Six years later I moved back to my house, and discovered Marie Kondo. This was the missing piece in finally getting the house under control. Life felt a lot simpler, everything had a place and there was no longer any need to tidy up. The house just seems to stay tidy now. It might be a bit of stretch to correlate pregnancy with decluttering, but I do think that it creates a huge shift in energy. If anything, it made me feel ready for the arrival of a baby, by quite literally ‘getting my house in order’.
I’d not drank alcohol for around 5 or 6 years before I got pregnant. It is widely recommended to remain abstinent whilst trying to conceive, but this can be hard to follow. It’s difficult when so much of our culture revolves around drinking. One or two can seem insignificant when everyone else is sloshed. Even when you do stop completely, I think it can take a few months for you body to fully rid itself of the residual toxins.
Exercise and diet
Up until pregnancy I was kickboxing, and teaching Pilates.
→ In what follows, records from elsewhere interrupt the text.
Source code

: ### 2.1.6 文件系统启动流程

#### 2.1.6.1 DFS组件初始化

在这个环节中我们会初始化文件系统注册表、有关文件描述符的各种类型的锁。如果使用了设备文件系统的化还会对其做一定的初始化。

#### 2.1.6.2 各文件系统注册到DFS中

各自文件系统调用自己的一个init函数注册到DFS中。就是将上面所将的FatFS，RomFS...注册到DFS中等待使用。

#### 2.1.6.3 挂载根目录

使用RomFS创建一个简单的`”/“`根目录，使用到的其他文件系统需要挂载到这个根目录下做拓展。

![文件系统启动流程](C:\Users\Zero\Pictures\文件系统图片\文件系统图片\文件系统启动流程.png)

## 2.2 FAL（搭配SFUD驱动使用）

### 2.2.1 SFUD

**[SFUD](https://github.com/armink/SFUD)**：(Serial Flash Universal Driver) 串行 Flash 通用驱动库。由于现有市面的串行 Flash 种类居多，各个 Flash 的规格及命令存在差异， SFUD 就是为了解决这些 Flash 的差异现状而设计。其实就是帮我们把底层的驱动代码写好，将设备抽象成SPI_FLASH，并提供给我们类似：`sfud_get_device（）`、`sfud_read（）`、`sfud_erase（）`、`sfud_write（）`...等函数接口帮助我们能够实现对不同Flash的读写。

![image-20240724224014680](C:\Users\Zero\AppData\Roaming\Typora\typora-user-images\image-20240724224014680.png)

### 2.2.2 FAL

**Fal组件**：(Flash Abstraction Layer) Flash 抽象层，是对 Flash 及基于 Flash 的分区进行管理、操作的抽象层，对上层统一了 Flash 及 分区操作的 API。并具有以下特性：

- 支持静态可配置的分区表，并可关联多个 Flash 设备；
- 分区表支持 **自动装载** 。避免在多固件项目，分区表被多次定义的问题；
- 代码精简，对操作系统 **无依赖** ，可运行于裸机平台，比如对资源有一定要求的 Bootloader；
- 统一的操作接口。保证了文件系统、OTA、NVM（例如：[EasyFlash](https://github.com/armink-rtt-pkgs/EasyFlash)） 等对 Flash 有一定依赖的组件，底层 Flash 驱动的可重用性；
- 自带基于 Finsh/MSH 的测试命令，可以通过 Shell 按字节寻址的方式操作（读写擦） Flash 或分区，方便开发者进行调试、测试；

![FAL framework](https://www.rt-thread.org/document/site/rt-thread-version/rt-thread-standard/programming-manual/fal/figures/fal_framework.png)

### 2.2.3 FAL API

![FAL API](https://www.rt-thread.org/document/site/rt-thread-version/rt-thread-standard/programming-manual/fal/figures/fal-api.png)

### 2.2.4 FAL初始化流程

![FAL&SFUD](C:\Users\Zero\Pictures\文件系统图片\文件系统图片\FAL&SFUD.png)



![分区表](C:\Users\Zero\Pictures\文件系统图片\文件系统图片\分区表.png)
I had to stop kickboxing for obvious reasons. I struggled to maintain regular exercise during my pregnancy as I was either sick or exhausted. But my body was fit and strong leading up to this.
I’ve followed a pretty ‘clean’ eating regime for the past few years. I’d cut out my much loved coffee and switched to decaff. I was really strict with my diet after my illness and did not eat gluten, dairy or sugar. Gluten and sugar have crept back in, but in small amounts. However, I’m sure my body has majorly benefited from a long period of excluding these from my diet.
You cannot underestimate the power of replacing rumination with a conversation with whatever life force you believe in. When Zahra arrived and I looked into her eyes, she seemed so connected to that source of life. That mysterious place where we all come from, and where one day we will all return. The source of pure love.